Ohne es wirklich zu merken, haben wir in vielen Situationen die „Verantwortung“, um die es ja eigentlich geht, bereits abgegeben. Dabei handelt es sich im Wesentlichen um Fragen der aktiven Sicherheit. Die Airbags schießen von allein bei einem Aufprall heraus, das Antiblockiersystem (ABS) greift in den Bremsvorgang ein oder das Elektronische Stabilitätsprogramm (ESP) hält durch gezieltes Abbremsen einzelner Räder das Auto unter Kontrolle. Neuerdings kommt jede Menge an Assistenzsystemen hinzu: Spurhalte- und Spurwechselassistent, Abstandsregler, Verkehrszeichenassistent und so weiter. Am weitesten geht da der Einparkassistent, der das Fahrzeug selbstständig in eine Lücke bugsiert.

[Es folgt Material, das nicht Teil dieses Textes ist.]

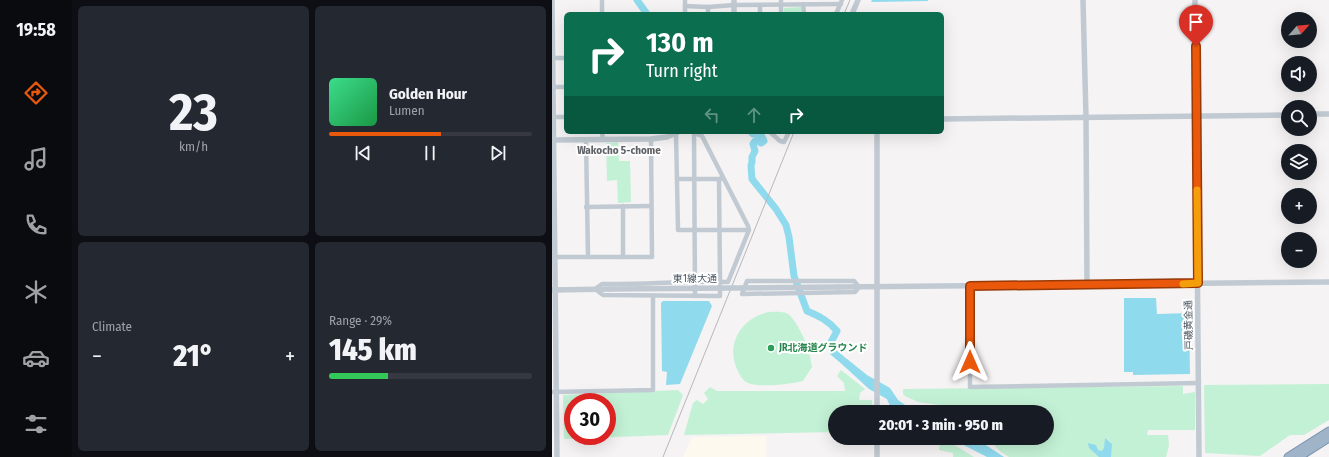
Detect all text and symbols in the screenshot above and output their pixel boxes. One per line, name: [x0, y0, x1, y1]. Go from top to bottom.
pin: [1179, 5, 1213, 46]
icon: arrive: [1185, 11, 1207, 33]
north arrow: [1281, 12, 1317, 48]
map controls: [1281, 12, 1317, 268]
text: 19:58: [16, 19, 56, 41]
text: 130 m: [646, 26, 714, 59]
icon: right: [580, 28, 632, 80]
button: sound: [1281, 56, 1317, 92]
text: Turn right: [646, 60, 718, 82]
icon: directions: [22, 79, 50, 107]
text: 23: [169, 81, 218, 144]
text: Golden Hour: [389, 85, 467, 103]
button: search: [1281, 100, 1317, 136]
text: Lumen: [389, 103, 425, 118]
icon: left: [701, 104, 723, 126]
icon: ahead: [743, 104, 765, 126]
icon: right: [785, 104, 807, 126]
text: km/h: [179, 139, 208, 154]
icon: previous: [352, 142, 374, 164]
icon: pause: [419, 142, 441, 164]
icon: next: [487, 142, 509, 164]
district label: Wakocho 5-chome: [577, 144, 661, 157]
button: layers: [1281, 144, 1317, 180]
icon: music: [22, 145, 50, 173]
button: +: [1281, 188, 1317, 224]
icon: phone: [22, 211, 50, 239]
button: −: [1281, 232, 1317, 268]
street label: 東1線大通: [673, 273, 717, 285]
icon: climate: [22, 278, 50, 306]
street label: 戸磯黄金通: [1183, 300, 1195, 350]
text: Range · 29%: [329, 313, 392, 328]
text: Climate: [92, 319, 132, 334]
text: 145 km: [329, 332, 417, 368]
text: 21°: [173, 338, 214, 374]
position arrow: [949, 341, 991, 383]
place label: JR北海道グラウンド: [778, 342, 868, 354]
text: −: [92, 343, 102, 370]
text: +: [285, 343, 295, 370]
marker: JR北海道グラウンド: [766, 343, 776, 353]
icon: car: [22, 344, 50, 372]
speed limit sign: 30: [564, 393, 616, 445]
icon: filters: [22, 410, 50, 438]
text: 20:01 · 3 min · 950 m: [879, 416, 1003, 434]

Doch mit „autonom“ hat das alles wenig zu tun. Denn das bedeutet, dass das Fahrzeug ganz nach eigenen Regeln handelt, ohne jede Hilfe von außen. Es muss jeder Situation gewachsen sein. Doch da tun sich dann plötzlich Abgründe auf, besonders ethischer Natur, deren Tiefe gerade erst auszuloten begonnen wurde. Und da stößt man dann auch schnell auf den Begriff der „künstlichen Intelligenz“ (KI). Vor fast genau 60 Jahren wurde dieser zum ersten Mal auf einer Konferenz am Dartmouth College in Hanover (New Hampshire, USA) benutzt und seitdem in mehreren Wellen immer weiterentwickelt. Das Ziel ist einfach, menschliche Intelligenz (Dummheit?) künstlich nachzuahmen. Die Philosophen, nicht die Techniker, beschäftigen sich schon sehr lange mit solchen Problemen. Allerdings ohne greifbares Ergebnis. Hier wird noch viel zu diskutieren sein, weit über 2017 hinaus.

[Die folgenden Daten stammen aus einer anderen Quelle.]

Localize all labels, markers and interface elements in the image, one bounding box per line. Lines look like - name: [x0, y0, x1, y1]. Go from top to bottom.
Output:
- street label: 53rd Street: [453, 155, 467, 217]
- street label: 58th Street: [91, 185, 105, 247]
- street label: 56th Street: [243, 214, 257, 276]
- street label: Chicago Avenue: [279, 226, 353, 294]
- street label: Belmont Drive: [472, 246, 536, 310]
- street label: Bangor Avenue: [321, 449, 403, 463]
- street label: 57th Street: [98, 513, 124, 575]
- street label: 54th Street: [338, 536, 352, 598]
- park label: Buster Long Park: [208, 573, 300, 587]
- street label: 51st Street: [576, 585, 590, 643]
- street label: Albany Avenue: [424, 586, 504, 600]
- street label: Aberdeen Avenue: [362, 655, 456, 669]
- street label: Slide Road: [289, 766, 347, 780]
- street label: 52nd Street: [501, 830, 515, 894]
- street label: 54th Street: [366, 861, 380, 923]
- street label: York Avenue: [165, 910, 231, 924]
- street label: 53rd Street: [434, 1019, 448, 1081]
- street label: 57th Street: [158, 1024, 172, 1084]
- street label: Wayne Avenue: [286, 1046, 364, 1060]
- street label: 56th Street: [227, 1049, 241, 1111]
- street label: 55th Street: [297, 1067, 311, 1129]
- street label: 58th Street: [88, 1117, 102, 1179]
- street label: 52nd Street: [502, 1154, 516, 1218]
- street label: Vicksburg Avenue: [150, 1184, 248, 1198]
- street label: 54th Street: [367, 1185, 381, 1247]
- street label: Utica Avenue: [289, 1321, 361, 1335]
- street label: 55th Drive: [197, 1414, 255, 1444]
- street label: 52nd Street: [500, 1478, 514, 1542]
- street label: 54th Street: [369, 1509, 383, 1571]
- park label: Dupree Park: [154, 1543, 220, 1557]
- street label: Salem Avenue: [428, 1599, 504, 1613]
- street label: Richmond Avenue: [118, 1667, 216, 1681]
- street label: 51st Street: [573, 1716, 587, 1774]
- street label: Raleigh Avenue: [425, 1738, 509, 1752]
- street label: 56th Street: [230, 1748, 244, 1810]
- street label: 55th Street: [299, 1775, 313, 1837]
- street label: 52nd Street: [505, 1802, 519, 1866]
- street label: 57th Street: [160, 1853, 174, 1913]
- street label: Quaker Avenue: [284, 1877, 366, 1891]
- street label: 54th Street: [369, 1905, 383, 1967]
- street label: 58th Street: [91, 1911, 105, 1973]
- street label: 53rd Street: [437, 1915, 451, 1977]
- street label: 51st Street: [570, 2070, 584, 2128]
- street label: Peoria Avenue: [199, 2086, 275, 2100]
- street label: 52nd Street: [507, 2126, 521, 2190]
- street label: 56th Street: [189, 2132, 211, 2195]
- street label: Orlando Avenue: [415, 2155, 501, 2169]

Doch der deutsche Autofahrer muss sich am Ende auf noch schwierigere Zeiten einstellen. In einer der bedeutendsten Entscheidungen der letzten Jahrzehnte hat das Verkehrsministerium verlauten lassen, dass die Rettungsgasse auf vierstreifigen Autobahnen nicht mehr in der Mitte (zwei Spuren links und zwei rechts), sondern direkt neben der äußerst linken Spur (wie in Österreich!) zu bilden ist. Damit betreten (befahren) wir bei uns wahrlich verkehrliches Neuland. Verlangt man dem gemeinen Verkehrsteilnehmer neben den Einschränkungen durch Sanierungsmaßnahmen damit dann doch nicht zu viel ab? Aber mal ehrlich: Die Rettungsgasse hat in Deutschland eigentlich noch niemanden wirklich interessiert. Also haben wir ihn endlich, den Sanierungsfall 2017!

 

AUTOR

PROFESSOR DR. MICHAEL SCHRECKENBERG, geboren 1956 in Düsseldorf, studierte Theoretische Physik an der Universität zu Köln, an der er 1985 in Statistischer Physik promovierte. 1994 wechselte er zur Universität Duisburg-Essen, wo er 1997 die erste deutsche Professur für Physik von Transport und Verkehr erhielt. Seit mehr als 15 Jahren arbeitet er an der Modellierung, Simulation und Optimierung von Transportsystemen in großen Netzwerken, besonders im Straßenverkehr, und dem Einfluss von menschlichem Verhalten darauf.

Seine aktuellen Aktivitäten umfassen Onlineverkehrsprognosen für das Autobahnnetzwerk von Nordrhein- Westfalen, die Reaktion von Autofahrern auf Verkehrsinformationen und die Analyse von Menschenmengen bei Evakuierungen.